Während frühe Veröffentlichungen von TX2 noch stark im Emo-Genre verwurzelt waren, zeigt „End of Us“ eine deutliche Weiterentwicklung. Die Instrumentierung ist komplexer, die Genregrenzen verschwimmen, die Songs lassen sich kaum eindeutig einordnen. Allerdings wirkt das Album stellenweise etwas fragmentiert – die zahlreichen Features sorgen für Abwechslung, lassen den roten Faden jedoch gelegentlich ausfransen.
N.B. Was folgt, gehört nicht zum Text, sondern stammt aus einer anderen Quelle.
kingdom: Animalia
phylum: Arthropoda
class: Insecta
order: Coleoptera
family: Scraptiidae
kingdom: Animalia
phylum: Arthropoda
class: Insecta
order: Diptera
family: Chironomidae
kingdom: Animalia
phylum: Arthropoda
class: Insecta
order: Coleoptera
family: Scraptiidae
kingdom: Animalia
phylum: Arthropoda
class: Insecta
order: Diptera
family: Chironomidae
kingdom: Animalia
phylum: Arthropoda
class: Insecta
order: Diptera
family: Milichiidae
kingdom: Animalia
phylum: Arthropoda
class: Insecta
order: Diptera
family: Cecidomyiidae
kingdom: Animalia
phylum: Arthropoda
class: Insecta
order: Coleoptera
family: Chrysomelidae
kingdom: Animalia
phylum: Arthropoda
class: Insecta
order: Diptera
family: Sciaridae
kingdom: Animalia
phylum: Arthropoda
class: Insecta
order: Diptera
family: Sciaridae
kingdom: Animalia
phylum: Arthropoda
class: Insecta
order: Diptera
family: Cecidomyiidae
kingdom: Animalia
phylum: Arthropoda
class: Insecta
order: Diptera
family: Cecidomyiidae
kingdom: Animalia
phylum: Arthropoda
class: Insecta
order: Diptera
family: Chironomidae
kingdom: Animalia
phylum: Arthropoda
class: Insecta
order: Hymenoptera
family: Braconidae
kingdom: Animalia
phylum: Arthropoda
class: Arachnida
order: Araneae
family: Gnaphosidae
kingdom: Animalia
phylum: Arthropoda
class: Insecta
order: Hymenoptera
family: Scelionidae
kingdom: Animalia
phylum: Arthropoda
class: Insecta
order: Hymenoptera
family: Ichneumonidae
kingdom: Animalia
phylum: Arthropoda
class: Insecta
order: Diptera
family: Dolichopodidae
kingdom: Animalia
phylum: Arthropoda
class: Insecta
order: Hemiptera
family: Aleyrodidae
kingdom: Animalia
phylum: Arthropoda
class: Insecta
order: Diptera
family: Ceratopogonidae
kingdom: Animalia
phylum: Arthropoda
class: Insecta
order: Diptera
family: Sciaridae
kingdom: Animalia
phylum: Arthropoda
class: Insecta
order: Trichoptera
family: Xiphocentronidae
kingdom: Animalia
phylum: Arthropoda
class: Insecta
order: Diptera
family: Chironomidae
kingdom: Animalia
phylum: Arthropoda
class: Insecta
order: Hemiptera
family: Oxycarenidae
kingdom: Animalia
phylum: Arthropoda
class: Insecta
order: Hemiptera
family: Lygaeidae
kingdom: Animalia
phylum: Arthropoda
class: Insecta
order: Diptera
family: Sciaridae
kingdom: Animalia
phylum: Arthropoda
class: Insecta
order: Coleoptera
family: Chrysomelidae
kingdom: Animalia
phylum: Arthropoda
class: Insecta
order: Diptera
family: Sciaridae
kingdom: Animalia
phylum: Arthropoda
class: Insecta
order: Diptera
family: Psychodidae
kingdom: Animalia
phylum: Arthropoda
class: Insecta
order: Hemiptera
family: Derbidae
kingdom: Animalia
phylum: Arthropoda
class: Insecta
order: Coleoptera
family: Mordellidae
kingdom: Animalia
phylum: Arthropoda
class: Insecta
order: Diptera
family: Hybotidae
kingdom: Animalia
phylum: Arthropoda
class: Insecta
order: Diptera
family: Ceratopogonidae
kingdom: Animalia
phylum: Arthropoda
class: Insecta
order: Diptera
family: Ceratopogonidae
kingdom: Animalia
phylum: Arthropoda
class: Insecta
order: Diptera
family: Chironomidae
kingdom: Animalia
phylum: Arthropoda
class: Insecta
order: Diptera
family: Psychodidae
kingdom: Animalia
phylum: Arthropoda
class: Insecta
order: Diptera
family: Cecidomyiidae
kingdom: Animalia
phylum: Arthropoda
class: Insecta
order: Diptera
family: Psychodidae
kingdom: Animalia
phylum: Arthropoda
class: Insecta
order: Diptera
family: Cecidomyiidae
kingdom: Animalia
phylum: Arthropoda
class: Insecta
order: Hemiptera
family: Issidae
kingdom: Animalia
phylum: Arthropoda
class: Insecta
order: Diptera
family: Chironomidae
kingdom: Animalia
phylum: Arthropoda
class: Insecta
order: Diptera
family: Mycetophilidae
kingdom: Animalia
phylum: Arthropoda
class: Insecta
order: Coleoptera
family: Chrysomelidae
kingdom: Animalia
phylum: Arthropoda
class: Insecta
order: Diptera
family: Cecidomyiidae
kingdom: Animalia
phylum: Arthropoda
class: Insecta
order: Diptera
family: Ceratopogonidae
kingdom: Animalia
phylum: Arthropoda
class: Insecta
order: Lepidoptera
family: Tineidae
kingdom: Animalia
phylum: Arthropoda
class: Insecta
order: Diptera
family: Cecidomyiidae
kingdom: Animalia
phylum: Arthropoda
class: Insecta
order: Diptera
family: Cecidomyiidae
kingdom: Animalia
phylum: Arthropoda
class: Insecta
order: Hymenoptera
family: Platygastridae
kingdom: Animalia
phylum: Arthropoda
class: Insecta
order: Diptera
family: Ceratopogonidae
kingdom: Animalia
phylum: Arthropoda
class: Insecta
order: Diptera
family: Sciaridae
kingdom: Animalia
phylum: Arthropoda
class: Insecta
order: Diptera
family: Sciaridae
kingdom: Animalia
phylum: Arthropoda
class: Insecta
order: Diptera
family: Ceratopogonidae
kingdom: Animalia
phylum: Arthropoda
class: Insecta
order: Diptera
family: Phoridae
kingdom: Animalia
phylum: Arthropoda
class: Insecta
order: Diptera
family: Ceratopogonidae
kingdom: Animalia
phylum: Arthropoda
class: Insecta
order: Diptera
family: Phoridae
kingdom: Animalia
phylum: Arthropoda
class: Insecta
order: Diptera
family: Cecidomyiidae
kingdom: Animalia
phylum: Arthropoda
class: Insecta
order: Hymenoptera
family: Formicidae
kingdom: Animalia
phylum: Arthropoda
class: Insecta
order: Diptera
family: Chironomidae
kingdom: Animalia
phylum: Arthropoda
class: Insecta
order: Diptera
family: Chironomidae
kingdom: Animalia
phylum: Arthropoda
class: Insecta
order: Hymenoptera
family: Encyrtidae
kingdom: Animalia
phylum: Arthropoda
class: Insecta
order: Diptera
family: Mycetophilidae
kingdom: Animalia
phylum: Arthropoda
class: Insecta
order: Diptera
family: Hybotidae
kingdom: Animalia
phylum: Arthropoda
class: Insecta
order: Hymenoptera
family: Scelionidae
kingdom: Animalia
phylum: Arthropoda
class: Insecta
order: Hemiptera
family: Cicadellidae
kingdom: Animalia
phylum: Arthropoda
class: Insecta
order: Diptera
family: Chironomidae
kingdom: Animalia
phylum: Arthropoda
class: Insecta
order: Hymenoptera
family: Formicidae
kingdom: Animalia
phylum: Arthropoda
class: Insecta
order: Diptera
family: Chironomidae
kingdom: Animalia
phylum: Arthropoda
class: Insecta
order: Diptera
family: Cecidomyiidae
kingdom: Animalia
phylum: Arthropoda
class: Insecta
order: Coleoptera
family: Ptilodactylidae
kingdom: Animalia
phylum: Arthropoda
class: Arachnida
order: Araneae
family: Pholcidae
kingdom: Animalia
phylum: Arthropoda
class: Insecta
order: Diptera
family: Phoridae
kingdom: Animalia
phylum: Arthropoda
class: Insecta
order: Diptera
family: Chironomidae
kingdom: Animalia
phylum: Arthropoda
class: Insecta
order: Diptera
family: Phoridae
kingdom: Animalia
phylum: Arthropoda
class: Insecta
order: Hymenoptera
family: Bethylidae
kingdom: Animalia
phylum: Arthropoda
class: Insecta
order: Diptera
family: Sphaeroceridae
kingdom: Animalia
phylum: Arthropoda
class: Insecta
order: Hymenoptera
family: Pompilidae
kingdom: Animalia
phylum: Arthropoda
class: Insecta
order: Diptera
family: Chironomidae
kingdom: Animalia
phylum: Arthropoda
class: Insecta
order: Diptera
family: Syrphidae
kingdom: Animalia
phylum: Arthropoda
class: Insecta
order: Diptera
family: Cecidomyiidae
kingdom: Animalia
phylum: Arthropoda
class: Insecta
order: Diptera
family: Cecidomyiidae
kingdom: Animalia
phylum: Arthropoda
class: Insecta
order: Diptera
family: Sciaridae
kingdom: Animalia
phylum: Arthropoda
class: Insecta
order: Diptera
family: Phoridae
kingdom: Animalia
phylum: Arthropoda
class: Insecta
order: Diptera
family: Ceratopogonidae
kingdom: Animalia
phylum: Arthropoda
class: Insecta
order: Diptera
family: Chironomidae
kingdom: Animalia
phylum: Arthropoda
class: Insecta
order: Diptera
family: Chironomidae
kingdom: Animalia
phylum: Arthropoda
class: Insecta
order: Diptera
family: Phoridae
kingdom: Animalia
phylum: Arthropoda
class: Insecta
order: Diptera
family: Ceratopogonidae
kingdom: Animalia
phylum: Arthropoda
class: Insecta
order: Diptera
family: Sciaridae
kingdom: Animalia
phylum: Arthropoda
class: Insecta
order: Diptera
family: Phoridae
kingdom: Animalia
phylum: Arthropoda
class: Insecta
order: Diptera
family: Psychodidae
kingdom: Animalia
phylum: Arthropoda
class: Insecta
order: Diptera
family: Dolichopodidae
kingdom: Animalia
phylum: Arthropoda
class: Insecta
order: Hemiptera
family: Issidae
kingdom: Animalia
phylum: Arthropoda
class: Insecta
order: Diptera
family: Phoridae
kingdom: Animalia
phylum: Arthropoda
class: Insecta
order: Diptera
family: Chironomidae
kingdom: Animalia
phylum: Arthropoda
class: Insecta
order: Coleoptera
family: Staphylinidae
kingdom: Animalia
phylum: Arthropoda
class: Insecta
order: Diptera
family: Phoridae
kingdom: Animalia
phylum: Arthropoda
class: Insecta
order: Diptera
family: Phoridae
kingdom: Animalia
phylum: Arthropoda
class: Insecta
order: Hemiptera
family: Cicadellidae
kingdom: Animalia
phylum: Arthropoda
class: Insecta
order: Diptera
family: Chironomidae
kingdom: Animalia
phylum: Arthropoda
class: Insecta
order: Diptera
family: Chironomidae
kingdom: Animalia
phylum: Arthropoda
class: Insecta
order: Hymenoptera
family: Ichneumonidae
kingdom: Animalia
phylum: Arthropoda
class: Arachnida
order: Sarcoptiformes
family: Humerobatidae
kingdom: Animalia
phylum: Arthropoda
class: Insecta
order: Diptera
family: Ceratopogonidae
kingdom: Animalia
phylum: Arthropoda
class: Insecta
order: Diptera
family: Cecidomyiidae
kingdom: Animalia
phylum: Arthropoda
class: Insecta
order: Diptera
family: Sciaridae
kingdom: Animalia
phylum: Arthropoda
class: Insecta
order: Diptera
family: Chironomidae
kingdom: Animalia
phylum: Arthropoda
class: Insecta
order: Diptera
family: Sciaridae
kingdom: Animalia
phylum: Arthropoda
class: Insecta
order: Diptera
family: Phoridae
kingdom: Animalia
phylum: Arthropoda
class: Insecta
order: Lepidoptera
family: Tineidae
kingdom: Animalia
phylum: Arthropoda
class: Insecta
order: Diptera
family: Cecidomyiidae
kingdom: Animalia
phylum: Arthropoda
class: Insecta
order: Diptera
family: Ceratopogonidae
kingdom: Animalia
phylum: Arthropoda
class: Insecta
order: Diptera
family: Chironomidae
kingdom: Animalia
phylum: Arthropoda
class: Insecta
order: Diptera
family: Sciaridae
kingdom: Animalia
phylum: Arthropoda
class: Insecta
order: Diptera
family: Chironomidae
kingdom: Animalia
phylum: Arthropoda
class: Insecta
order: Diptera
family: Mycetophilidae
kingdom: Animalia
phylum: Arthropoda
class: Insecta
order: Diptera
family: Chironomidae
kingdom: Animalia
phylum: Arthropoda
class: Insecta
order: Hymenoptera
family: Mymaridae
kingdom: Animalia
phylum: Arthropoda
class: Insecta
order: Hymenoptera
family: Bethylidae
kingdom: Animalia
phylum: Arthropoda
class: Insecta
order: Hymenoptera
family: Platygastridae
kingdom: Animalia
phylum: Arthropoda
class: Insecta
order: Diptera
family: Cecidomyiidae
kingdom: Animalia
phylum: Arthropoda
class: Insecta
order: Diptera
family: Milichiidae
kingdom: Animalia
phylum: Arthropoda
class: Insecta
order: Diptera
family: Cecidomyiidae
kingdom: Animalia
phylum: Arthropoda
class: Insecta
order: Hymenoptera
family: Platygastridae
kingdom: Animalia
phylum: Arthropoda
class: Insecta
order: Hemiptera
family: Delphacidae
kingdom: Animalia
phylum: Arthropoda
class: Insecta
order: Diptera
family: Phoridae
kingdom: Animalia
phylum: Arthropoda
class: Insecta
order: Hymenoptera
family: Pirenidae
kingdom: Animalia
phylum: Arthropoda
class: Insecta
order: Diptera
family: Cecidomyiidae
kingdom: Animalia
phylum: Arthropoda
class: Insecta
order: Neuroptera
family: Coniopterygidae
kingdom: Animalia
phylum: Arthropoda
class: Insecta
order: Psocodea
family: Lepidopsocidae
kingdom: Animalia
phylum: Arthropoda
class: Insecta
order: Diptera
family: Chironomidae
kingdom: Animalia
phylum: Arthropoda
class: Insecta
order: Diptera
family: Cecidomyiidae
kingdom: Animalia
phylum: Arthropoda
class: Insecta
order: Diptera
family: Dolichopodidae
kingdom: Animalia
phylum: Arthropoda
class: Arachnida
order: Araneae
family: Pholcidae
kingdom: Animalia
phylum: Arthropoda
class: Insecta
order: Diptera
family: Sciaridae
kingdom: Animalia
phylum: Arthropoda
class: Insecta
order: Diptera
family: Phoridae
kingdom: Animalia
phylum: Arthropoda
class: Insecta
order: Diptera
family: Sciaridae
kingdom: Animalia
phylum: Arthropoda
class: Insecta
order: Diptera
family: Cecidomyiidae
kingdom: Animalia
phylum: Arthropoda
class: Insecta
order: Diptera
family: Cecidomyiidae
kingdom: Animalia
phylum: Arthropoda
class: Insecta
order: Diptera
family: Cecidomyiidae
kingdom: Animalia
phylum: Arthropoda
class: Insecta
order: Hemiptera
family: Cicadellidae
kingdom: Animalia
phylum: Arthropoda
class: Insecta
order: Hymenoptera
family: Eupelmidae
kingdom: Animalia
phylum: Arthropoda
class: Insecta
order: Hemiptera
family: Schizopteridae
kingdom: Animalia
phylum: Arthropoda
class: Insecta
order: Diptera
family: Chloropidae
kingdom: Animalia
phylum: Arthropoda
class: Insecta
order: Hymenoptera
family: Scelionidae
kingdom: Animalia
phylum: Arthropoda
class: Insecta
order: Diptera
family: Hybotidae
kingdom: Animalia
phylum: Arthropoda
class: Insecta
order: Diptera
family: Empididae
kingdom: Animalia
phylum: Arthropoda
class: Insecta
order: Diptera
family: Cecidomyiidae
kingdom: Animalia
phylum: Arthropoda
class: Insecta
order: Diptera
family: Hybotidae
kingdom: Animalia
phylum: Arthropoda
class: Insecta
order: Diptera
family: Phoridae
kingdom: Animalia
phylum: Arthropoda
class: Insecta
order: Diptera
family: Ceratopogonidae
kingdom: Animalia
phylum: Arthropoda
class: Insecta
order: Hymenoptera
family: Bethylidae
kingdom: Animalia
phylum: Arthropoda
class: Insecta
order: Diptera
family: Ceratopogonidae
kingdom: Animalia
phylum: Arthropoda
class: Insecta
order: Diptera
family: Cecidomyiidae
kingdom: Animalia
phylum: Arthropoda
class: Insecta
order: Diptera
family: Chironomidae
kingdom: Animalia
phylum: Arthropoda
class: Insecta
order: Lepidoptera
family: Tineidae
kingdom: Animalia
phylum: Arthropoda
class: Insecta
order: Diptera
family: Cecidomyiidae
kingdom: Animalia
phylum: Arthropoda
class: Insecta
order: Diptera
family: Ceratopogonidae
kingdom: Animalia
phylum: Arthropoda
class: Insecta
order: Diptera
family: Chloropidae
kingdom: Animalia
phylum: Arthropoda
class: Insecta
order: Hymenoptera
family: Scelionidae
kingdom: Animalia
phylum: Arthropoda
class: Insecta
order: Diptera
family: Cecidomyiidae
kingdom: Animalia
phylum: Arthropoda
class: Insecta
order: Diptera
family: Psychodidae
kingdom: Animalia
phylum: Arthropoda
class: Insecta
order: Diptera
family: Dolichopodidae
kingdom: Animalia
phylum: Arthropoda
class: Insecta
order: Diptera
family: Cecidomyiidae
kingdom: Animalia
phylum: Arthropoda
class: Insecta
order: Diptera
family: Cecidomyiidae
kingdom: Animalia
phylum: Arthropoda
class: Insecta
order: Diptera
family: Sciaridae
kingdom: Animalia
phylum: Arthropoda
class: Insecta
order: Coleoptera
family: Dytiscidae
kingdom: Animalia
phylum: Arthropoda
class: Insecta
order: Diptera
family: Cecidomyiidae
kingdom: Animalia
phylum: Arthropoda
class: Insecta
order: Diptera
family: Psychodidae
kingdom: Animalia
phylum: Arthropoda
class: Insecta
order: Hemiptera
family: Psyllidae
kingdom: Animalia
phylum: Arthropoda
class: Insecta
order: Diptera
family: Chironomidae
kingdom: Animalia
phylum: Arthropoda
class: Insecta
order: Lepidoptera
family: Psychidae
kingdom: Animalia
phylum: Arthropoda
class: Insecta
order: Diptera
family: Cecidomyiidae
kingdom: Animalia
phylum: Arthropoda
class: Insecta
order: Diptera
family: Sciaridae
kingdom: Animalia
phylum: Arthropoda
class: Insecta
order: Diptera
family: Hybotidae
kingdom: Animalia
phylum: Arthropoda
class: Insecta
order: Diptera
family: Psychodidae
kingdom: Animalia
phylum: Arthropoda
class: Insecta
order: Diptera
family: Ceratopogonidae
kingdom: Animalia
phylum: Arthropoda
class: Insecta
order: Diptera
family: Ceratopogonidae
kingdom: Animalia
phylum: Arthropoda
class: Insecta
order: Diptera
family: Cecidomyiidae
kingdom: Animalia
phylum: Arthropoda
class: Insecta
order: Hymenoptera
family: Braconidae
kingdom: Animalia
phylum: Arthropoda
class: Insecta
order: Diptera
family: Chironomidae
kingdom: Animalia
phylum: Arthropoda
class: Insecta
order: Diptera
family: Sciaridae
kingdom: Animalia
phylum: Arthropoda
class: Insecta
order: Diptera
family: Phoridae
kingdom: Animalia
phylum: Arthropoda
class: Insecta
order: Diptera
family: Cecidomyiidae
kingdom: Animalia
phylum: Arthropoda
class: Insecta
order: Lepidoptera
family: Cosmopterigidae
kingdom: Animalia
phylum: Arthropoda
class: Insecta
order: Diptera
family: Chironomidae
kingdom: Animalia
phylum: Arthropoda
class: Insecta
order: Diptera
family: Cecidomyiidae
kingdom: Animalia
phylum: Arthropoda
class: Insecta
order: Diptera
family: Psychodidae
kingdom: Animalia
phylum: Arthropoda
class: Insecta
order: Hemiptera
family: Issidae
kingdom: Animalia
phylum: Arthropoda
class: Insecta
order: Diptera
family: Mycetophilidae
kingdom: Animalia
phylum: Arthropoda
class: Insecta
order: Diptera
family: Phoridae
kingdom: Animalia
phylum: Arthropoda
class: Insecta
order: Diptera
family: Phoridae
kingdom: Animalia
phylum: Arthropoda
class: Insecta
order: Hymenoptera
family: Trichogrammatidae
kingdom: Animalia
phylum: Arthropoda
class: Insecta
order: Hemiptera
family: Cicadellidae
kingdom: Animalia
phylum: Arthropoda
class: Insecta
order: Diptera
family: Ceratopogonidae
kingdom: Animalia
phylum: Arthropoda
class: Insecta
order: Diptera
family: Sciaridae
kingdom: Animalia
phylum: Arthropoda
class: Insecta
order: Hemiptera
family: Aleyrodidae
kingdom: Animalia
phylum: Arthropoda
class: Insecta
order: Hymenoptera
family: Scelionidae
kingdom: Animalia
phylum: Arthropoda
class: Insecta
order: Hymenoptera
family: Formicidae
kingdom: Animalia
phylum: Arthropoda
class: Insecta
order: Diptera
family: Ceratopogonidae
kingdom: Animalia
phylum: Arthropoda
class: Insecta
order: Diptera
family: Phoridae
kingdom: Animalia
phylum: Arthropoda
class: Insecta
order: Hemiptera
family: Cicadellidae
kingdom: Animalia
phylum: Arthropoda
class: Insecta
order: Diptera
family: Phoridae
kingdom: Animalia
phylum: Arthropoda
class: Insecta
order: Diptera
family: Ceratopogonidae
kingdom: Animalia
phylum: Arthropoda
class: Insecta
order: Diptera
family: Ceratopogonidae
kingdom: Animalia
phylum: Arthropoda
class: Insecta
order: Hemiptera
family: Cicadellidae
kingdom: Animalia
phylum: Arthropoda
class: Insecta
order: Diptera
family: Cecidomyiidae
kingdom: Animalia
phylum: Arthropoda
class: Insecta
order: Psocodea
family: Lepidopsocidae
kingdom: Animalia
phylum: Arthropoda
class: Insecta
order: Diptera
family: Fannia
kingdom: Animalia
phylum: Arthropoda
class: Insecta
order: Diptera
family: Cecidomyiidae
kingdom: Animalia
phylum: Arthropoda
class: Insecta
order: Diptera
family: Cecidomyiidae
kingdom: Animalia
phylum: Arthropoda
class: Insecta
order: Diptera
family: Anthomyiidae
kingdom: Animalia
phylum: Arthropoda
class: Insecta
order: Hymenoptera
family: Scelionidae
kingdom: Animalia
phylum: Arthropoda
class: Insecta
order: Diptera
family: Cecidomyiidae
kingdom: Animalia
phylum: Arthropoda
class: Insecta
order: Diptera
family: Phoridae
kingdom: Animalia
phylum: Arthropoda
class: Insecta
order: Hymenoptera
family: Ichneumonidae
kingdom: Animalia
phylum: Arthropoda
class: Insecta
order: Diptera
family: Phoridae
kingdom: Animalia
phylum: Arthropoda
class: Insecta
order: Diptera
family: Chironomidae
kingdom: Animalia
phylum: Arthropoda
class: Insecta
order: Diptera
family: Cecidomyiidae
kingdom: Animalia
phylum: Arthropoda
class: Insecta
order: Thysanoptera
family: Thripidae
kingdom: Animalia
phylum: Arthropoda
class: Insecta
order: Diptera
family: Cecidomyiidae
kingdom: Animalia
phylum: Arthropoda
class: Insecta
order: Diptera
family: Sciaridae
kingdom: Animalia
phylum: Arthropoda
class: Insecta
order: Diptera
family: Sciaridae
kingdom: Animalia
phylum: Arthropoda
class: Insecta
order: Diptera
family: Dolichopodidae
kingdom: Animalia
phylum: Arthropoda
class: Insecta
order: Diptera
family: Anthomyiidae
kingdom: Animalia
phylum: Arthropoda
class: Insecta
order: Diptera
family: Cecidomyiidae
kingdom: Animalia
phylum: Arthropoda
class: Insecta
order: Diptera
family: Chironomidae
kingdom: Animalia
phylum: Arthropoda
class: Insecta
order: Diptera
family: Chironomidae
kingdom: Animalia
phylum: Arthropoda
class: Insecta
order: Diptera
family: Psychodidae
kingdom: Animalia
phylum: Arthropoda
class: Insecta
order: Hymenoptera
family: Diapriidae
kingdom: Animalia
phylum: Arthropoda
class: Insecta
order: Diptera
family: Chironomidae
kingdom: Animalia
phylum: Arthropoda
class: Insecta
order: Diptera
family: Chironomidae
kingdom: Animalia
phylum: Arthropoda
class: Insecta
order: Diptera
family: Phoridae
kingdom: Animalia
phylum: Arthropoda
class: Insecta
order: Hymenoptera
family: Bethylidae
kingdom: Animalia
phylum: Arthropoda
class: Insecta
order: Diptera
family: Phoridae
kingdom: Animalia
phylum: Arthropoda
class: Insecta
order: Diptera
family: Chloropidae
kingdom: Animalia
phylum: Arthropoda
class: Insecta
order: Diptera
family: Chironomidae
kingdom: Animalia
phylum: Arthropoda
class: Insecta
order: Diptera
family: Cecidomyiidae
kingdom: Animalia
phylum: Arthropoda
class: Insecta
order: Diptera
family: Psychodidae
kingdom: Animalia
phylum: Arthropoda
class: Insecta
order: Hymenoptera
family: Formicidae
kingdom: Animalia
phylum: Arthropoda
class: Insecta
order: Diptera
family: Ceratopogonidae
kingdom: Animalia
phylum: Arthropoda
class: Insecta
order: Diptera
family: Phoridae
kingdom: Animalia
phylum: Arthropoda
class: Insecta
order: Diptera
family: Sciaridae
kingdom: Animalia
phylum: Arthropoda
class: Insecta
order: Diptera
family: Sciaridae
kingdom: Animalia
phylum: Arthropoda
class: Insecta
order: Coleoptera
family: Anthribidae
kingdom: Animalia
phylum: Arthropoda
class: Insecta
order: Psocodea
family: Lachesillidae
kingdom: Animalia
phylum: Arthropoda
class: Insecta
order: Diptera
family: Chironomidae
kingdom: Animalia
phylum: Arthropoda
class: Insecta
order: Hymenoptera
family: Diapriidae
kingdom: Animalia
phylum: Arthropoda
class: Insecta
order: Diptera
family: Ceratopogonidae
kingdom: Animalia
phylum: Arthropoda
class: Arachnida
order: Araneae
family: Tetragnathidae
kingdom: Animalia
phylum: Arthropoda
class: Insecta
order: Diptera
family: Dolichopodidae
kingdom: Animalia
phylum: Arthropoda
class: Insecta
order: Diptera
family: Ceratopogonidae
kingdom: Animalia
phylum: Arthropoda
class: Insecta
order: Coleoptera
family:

Foto: TX2 / Offizielles Pressebild

ALBUM
End of Us
Künstler: TX2

Erscheinungsdatum: 13.02.2026
Genre: ,
Label: Hopeless Records
Medium: Streaming, CD, Vinyl

Tracklist:
  1. Feed
  2. Nice Guy
  3. Reject Vampirism (Interlude)
  4. Hostage (They Will Not Erase Us)
  5. The Resistance
  6. 6 Shots Left
  7. The Rain
  8. Singing Along
  9. Lost Souls
  10. Die Alone
  11. Murder Scene
  12. Mad
  13. The End of Us
7.5
FAZIT
TX2 sind noch auf dem Weg, ihren endgültigen Sound zu definieren – doch Fans der Emo- und Metalcore-Szene werden an „End of Us“ definitiv Gefallen finden. TX2 haben ein vielschichtiges, ambitioniertes Debütalbum geschaffen, das sowohl als Konzeptwerk als auch mit starken Einzeltracks überzeugt. Die Texte verbinden bildliche Metaphern mit politischer Botschaft und liefern eine Mischung aus Metalcore, Emo und modernen Alternative-Elementen. Noch wirkt nicht alles vollkommen ausgereift, doch die Richtung stimmt.